Local features

Faisal Qureshi
Faculty of Science
Ontario Tech University
Oshawa ON Canada

© Faisal Qureshi


Creative Commons Licence
This work is licensed under a Creative Commons Attribution-NonCommercial 4.0 International License.

Lesson Plan

  • Characteristics of a good local feature
  • Raw patches as local features
  • SIFT descriptor
  • Feature detection and matching in OpenCV
  • Blob detection
  • MSER in OpenCV
  • Applications of local features


Consider image stitching. It requires that we find corresponding "locations" in two images. Given these corresponding locations, we can compute homography, which would allow us to stitch the two images to construct a panorama.

Review: Characteristics of a Good Feature

  • Repeatability — feature is invariant to geometric, lighting, etc. changes
  • Saliency or distinctiveness
  • Compactness — efficiency, many fewer features than the number of pixels in the image
  • Locality — robustness to clutter and occlusion, a feature should only occupy a small area of an image


We need to find at least some of the same points in two images to any chance of finding true matches.

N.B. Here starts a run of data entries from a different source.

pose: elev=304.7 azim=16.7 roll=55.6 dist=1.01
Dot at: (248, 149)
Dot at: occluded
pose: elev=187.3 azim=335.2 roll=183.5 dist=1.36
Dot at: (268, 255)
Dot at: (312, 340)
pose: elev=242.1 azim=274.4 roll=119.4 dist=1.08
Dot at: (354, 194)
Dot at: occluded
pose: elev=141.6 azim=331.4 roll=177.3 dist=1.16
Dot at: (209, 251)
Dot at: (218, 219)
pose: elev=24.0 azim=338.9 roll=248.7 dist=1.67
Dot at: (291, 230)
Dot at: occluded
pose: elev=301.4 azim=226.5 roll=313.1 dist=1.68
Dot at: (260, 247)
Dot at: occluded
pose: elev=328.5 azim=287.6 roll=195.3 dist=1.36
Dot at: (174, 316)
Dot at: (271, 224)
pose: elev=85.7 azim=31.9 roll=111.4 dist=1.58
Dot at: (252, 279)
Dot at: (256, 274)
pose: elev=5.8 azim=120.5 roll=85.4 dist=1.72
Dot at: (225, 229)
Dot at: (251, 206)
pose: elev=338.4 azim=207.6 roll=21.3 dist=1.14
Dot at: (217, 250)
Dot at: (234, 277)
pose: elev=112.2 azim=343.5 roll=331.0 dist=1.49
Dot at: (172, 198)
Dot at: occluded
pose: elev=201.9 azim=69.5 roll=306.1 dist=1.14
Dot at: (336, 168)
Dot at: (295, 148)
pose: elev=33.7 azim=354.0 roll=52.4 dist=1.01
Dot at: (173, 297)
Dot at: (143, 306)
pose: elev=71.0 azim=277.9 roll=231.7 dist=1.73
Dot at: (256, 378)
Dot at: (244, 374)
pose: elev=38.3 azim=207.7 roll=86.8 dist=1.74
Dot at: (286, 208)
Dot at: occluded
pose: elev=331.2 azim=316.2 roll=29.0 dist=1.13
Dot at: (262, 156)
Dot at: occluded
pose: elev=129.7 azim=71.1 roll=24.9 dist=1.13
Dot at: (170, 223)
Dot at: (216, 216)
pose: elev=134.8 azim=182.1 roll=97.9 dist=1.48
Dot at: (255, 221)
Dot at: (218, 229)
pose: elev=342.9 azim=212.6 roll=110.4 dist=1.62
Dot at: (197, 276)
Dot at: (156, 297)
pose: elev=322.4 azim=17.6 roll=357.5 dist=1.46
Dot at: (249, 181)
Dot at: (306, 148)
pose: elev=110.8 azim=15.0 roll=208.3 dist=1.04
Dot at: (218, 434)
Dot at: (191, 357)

There is little chance that we can find corresponding locations given the following two images.

Detection process run independently on two images should return at least some of the corresponding locations as seen below.

Recall that we have attempted to address this issue by interest point detection. These are locations in the image that are (somewhat) "invariant" to geometric and photometric changes. Specifically, we identified corner locations as those that are covariant to translation and rotation and partially invariant to changes in intensity. Recall also that corner detection is not invariant to changes in scale.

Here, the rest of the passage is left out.